The Federal Reserve raised interest rates again on Nov 15, 1994, and, as a result, the housing market suffered. The government’s goal is to slow the rate of inflation, but higher interest rates will also affect consumer spending, which is expected to decrease, as a result. A slowdown is expected to arrive in 1995, and the furniture industry will lag behind the 10.3% growth recorded in 1993.
The Fed has been working overtime to slow down the economy–with limited success. The sixth hike in interest rates this year came on Nov. 15. This time the move was larger than the others at 3/4 percentage point. The Federal funds rate, the rate that banks charge each other, was raised to 5.5 percent. It started the year at 3 percent. This rate influences other short-term rates and major banks raised their prime lending rate to 8.5 percent. After the first five interest rate increases, most areas of the economy were still moving ahead at a healthy clip. In the Fed’s judgment, more tightening was needed to produce the kind of cooling off it deems necessary to prevent an acceleration in inflation.
The Elusive Slowdown
In the first three quarters of the year, real GDP grew at a 3.6 percent annual rate–well above the Fed’s target of 2.5 percent. Consumer spending, after a temporary pause in the spring, bounced back and has increased at a healthy 3 percent pace. In spite of higher interest rates, sales of durable goods remained strong–especially household related merchandise.

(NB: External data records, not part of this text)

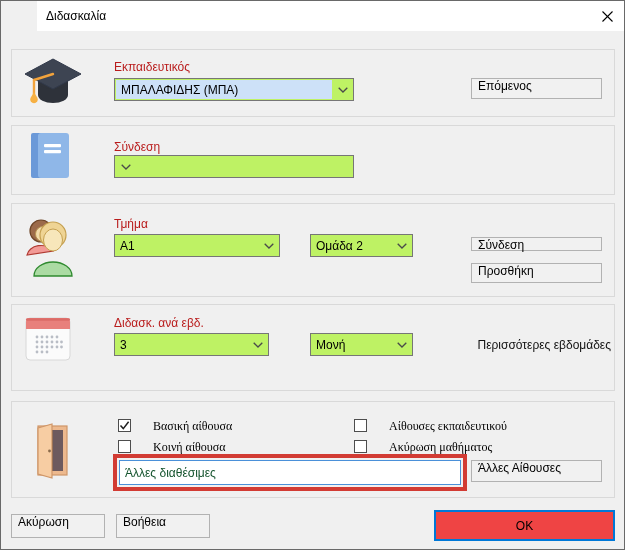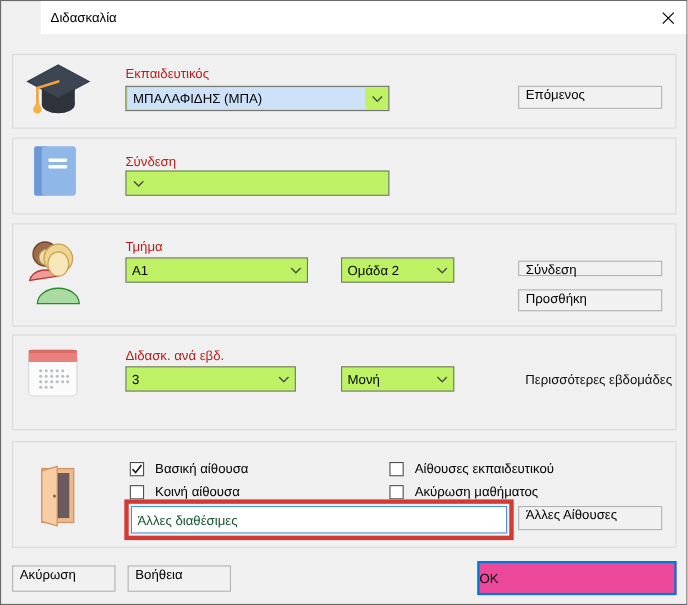--- a/index.html
+++ b/index.html
@@ -31,7 +31,7 @@
     display:flex;align-items:flex-start;padding:0 6px;white-space:nowrap;cursor:default;}
   .okbtn{position:absolute;background:#ec4899;border:2px solid #0078d7;box-sizing:border-box;
     display:flex;align-items:center;cursor:default;}
-  .cb{position:absolute;display:flex;align-items:flex-end;gap:10px;white-space:nowrap;cursor:default;}
+  .cb{position:absolute;display:flex;align-items:flex-start;gap:22px;white-space:nowrap;cursor:default;font-family:Liberation Serif, serif;}
   .cb .box{width:13px;height:13px;background:#fff;border:1px solid #4d4d4d;box-sizing:border-box;
     display:flex;align-items:center;justify-content:center;flex:0 0 auto;}
   .cb .box svg{display:none;}

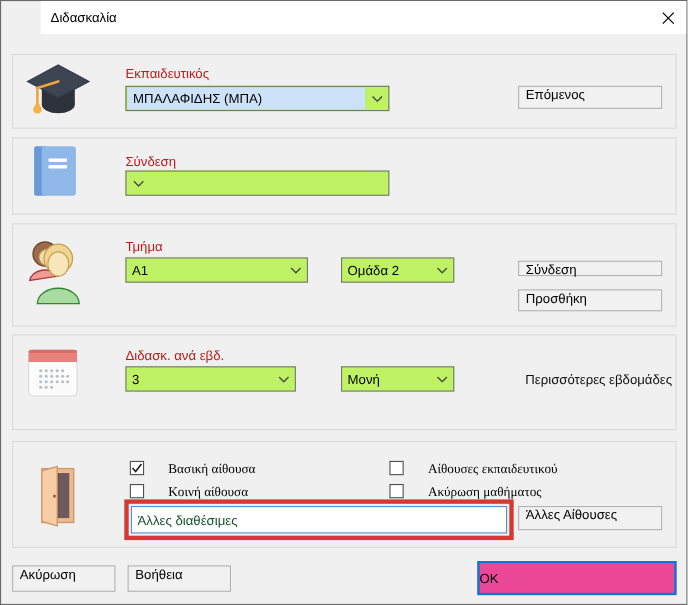--- a/index.html
+++ b/index.html
@@ -29,8 +29,8 @@
   .combo .arrow{width:21px;display:flex;align-items:center;justify-content:center;}
   .btn{position:absolute;background:#f1f1f1;border:1px solid #b2b2b2;box-sizing:border-box;
     display:flex;align-items:flex-start;padding:0 6px;white-space:nowrap;cursor:default;}
-  .okbtn{position:absolute;background:#ec4899;border:2px solid #0078d7;box-sizing:border-box;
-    display:flex;align-items:center;cursor:default;}
+  .okbtn{position:absolute;background:#ef4444;border:2px solid #0078d7;box-sizing:border-box;
+    display:flex;align-items:center;justify-content:center;cursor:default;}
   .cb{position:absolute;display:flex;align-items:flex-start;gap:22px;white-space:nowrap;cursor:default;font-family:Liberation Serif, serif;}
   .cb .box{width:13px;height:13px;background:#fff;border:1px solid #4d4d4d;box-sizing:border-box;
     display:flex;align-items:center;justify-content:center;flex:0 0 auto;}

Consumer spending this fall appears to be only slightly less robust. Car sales keep rolling along. At retail stores, sales continue to be paced by double-digit gains at furniture and household equipment stores. Christmas sales promise to be good, although not a record breaker.
Housing Feels it First
The construction industry, however, is responding to higher interest rates in the predictable way. Both home building and business construction are weakening. Real spending on single-family homes dropped in the third quarter at an 11.4 percent annual rate while spending on office buildings fell 5.4 percent. New housing starts turned down in October with single-family starts at their lowest level since the beginning of the year.
A further weakening in the housing market is inevitable. Thirty-year fixed rate mortgages, which were 6.75 percent a year ago, are now a little above 9 percent. Housing affordability has taken a big hit. Monthly payments for a $200,000 mortgage are $280 higher than when the Fed started pushing rates up. Homeowners with adjustable rate mortgages will face increasing monthly mortgage payments. Mortgage applications have been on a steady downtrend. Both existing home sales and new home sales are losing their vigor.

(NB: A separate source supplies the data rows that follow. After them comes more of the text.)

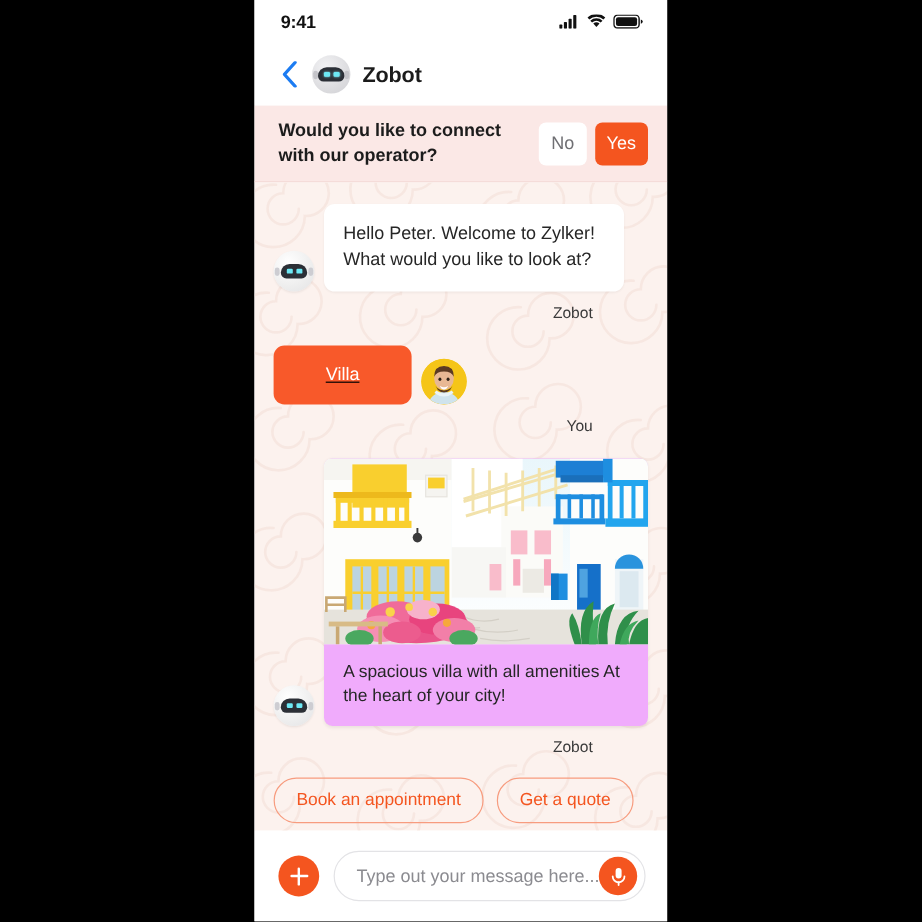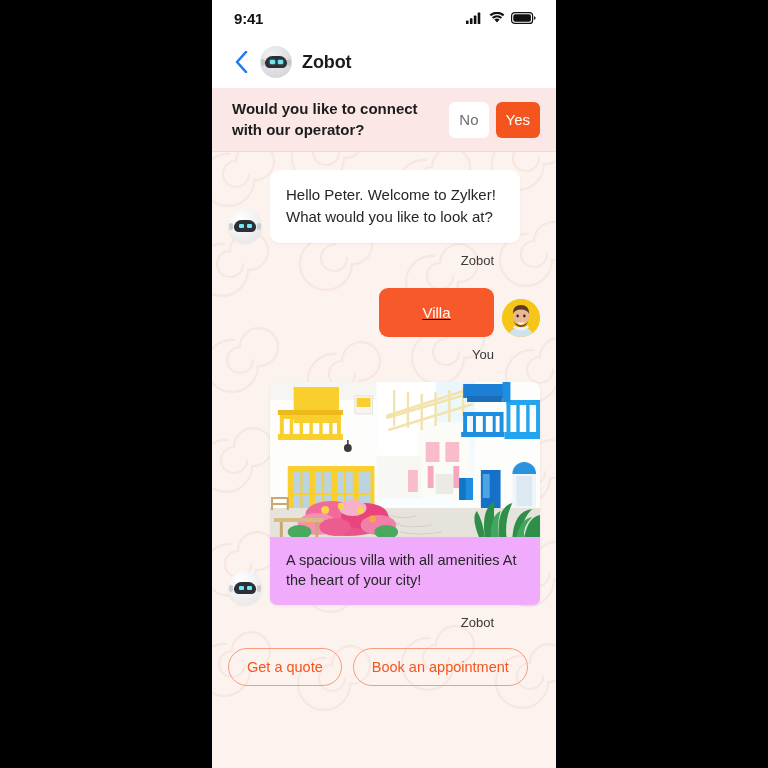--- a/index.html
+++ b/index.html
@@ -193,7 +193,7 @@
     z-index: 1;
   }
   .msg-row.bot { justify-content: flex-start; }
-  .msg-row.user { justify-content: flex-end; text-decoration: underline; }
+  .msg-row.user { justify-content: flex-start; text-decoration: underline; }
 
   .avatar-sm {
     width: 34px;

Consumers to Feel the Pinch
Higher interest rates will mean that consumers will be paying out many more billions of dollars in interest than they did a year ago. That is money that will be diverted away from purchases of other goods and services. Consumers with adjustable mortgages, home-equity loans and auto loans will feel the impact the most. Interest charges on revolving credit will move up more slowly. These rates have been higher than most other lines of credit all along.

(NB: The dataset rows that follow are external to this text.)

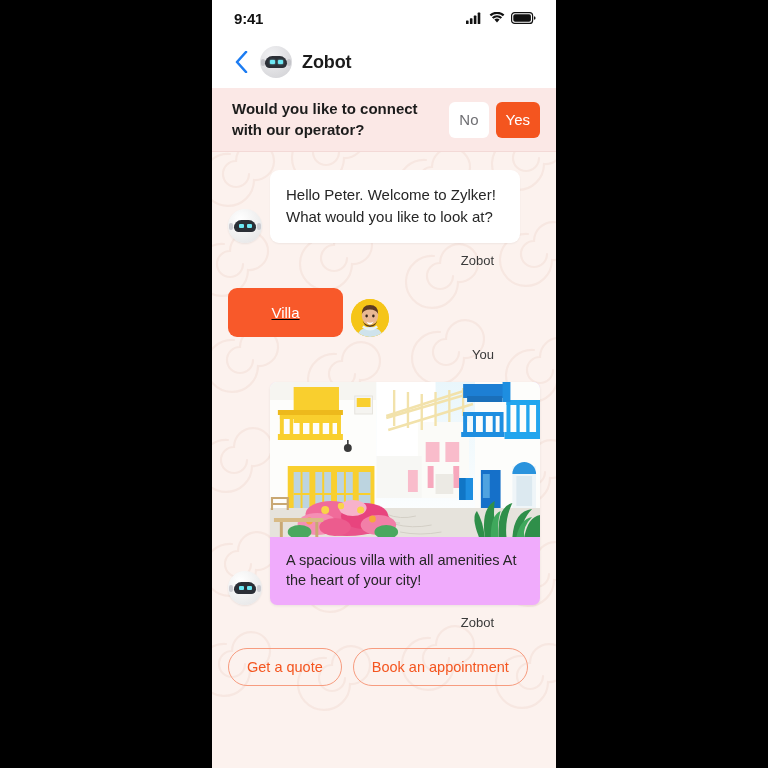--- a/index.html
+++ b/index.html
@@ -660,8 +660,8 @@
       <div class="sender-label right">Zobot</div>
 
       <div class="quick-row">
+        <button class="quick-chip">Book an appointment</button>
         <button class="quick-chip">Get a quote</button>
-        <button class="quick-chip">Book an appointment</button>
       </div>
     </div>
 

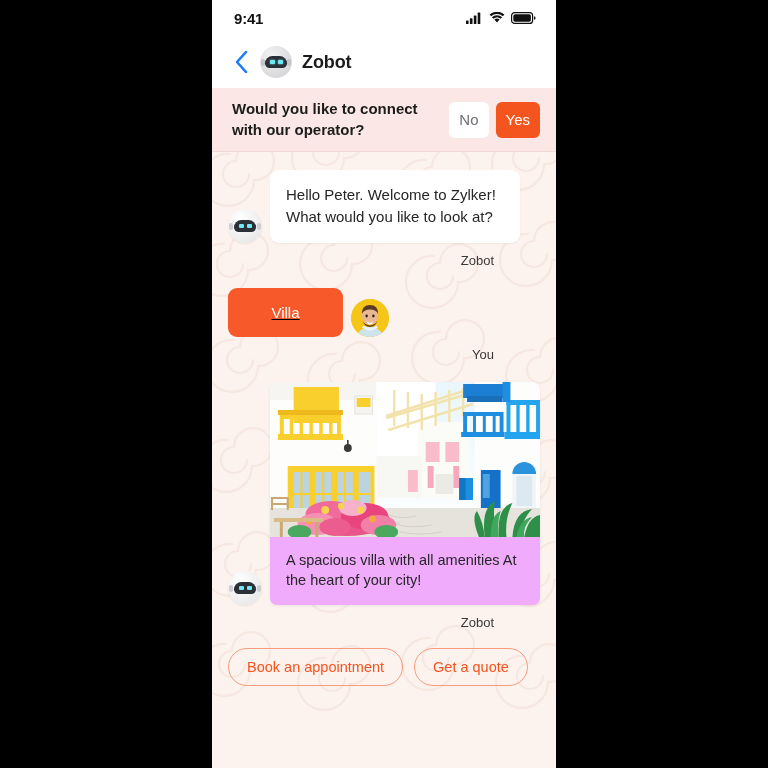--- a/index.html
+++ b/index.html
@@ -665,6 +665,21 @@
       </div>
     </div>
 
+    <div class="composer">
+      <div class="plus-btn">
+        <span></span>
+      </div>
+      <div class="input-wrap">
+        <input class="msg-input" type="text" placeholder="Type out your message here..." style="">
+        <div class="mic-btn">
+          <svg width="15" height="17" viewBox="0 0 15 17">
+            <rect x="5" y="1.4" width="5" height="8.6" rx="2.5" fill="#ffffff"></rect>
+            <path d="M2.6 8.4 a4.9 4.9 0 0 0 9.8 0" fill="none" stroke="#ffffff" stroke-width="1.5" stroke-linecap="round"></path>
+            <line x1="7.5" y1="13.2" x2="7.5" y2="15.6" stroke="#ffffff" stroke-width="1.5" stroke-linecap="round"></line>
+          </svg>
+        </div>
+      </div>
+    </div>
 
   </div>
 </div>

The level of total installment debt outstanding has jumped during the year by 14 percent. Debt now represents 15.3 percent of consumers’ personal income–up from 14.3 percent a year ago. Repayments will, therefore, also take an increasing share of people’s income.
The Slowdown Will Come
Even though the economy seems to be coping well with higher rates, the slowdown is on the way and will arrive in 1995. The softness that begins in the housing market will spread to other interest-sensitive areas. Auto sales will weaken. Major purchases for the home will also suffer some cutbacks.